EXERCISE PROMPT:
Extract all data as written.

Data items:
-- BEGIN --

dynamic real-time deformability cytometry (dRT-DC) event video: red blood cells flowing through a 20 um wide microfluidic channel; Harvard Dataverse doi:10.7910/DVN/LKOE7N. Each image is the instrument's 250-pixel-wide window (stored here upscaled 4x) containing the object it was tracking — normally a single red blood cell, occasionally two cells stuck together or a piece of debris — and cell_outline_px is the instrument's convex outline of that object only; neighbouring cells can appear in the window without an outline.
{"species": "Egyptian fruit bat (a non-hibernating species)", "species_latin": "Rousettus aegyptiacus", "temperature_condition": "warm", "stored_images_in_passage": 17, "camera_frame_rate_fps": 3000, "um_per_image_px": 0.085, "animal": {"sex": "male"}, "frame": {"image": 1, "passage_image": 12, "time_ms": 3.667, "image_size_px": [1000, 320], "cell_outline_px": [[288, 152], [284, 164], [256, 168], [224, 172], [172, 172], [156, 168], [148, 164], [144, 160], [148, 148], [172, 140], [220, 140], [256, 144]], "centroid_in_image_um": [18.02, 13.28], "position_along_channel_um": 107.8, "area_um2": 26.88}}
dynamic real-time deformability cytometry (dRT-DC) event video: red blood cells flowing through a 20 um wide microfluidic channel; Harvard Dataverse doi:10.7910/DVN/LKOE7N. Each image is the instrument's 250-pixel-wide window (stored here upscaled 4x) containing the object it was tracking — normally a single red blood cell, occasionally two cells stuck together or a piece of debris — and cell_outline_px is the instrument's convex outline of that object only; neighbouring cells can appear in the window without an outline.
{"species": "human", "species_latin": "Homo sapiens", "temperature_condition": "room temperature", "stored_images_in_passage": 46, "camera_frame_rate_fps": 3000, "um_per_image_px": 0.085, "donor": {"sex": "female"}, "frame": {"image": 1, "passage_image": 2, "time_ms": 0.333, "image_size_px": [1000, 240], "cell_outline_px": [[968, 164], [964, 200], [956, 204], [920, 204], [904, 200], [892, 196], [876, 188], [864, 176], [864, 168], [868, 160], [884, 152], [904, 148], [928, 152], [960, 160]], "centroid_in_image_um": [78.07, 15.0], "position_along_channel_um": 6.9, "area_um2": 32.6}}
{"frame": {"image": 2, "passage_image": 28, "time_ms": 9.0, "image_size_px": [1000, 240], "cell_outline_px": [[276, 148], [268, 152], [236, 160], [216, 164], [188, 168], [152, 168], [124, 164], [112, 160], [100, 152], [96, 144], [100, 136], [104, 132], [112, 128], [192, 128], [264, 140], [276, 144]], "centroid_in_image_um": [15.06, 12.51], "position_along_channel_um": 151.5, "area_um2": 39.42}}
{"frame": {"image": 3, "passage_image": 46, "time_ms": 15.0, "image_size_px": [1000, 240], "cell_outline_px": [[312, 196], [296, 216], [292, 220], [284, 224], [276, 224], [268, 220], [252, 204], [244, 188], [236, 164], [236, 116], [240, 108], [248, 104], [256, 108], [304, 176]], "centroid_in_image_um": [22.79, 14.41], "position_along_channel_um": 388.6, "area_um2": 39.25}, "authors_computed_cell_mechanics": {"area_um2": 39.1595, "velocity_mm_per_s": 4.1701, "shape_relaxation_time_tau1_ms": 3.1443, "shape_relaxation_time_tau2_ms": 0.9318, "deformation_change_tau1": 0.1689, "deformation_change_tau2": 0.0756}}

-- END --

FINISHED TASK:
dynamic real-time deformability cytometry (dRT-DC) event video: red blood cells flowing through a 20 um wide microfluidic channel; Harvard Dataverse doi:10.7910/DVN/LKOE7N. Each image is the instrument's 250-pixel-wide window (stored here upscaled 4x) containing the object it was tracking — normally a single red blood cell, occasionally two cells stuck together or a piece of debris — and cell_outline_px is the instrument's convex outline of that object only; neighbouring cells can appear in the window without an outline.
{"species": "Egyptian fruit bat (a non-hibernating species)", "species_latin": "Rousettus aegyptiacus", "temperature_condition": "warm", "stored_images_in_passage": 17, "camera_frame_rate_fps": 3000, "um_per_image_px": 0.085, "animal": {"sex": "male"}, "frame": {"image": 1, "passage_image": 12, "time_ms": 3.667, "image_size_px": [1000, 320], "cell_outline_px": [[288, 152], [284, 164], [256, 168], [224, 172], [172, 172], [156, 168], [148, 164], [144, 160], [148, 148], [172, 140], [220, 140], [256, 144]], "centroid_in_image_um": [18.02, 13.28], "position_along_channel_um": 107.8, "area_um2": 26.88}}
dynamic real-time deformability cytometry (dRT-DC) event video: red blood cells flowing through a 20 um wide microfluidic channel; Harvard Dataverse doi:10.7910/DVN/LKOE7N. Each image is the instrument's 250-pixel-wide window (stored here upscaled 4x) containing the object it was tracking — normally a single red blood cell, occasionally two cells stuck together or a piece of debris — and cell_outline_px is the instrument's convex outline of that object only; neighbouring cells can appear in the window without an outline.
{"species": "human", "species_latin": "Homo sapiens", "temperature_condition": "room temperature", "stored_images_in_passage": 46, "camera_frame_rate_fps": 3000, "um_per_image_px": 0.085, "donor": {"sex": "female"}, "frame": {"image": 1, "passage_image": 2, "time_ms": 0.333, "image_size_px": [1000, 240], "cell_outline_px": [[968, 164], [964, 200], [956, 204], [920, 204], [904, 200], [892, 196], [876, 188], [864, 176], [864, 168], [868, 160], [884, 152], [904, 148], [928, 152], [960, 160]], "centroid_in_image_um": [78.07, 15.0], "position_along_channel_um": 6.9, "area_um2": 32.6}}
{"frame": {"image": 2, "passage_image": 28, "time_ms": 9.0, "image_size_px": [1000, 240], "cell_outline_px": [[276, 148], [268, 152], [236, 160], [216, 164], [188, 168], [152, 168], [124, 164], [112, 160], [100, 152], [96, 144], [100, 136], [104, 132], [112, 128], [192, 128], [264, 140], [276, 144]], "centroid_in_image_um": [15.06, 12.51], "position_along_channel_um": 151.5, "area_um2": 39.42}}
{"frame": {"image": 3, "passage_image": 46, "time_ms": 15.0, "image_size_px": [1000, 240], "cell_outline_px": [[312, 196], [296, 216], [292, 220], [284, 224], [276, 224], [268, 220], [252, 204], [244, 188], [236, 164], [236, 116], [240, 108], [248, 104], [256, 108], [304, 176]], "centroid_in_image_um": [22.79, 14.41], "position_along_channel_um": 388.6, "area_um2": 39.25}, "authors_computed_cell_mechanics": {"area_um2": 39.1595, "velocity_mm_per_s": 4.1701, "shape_relaxation_time_tau1_ms": 3.1443, "shape_relaxation_time_tau2_ms": 0.9318, "deformation_change_tau1": 0.1689, "deformation_change_tau2": 0.0756}}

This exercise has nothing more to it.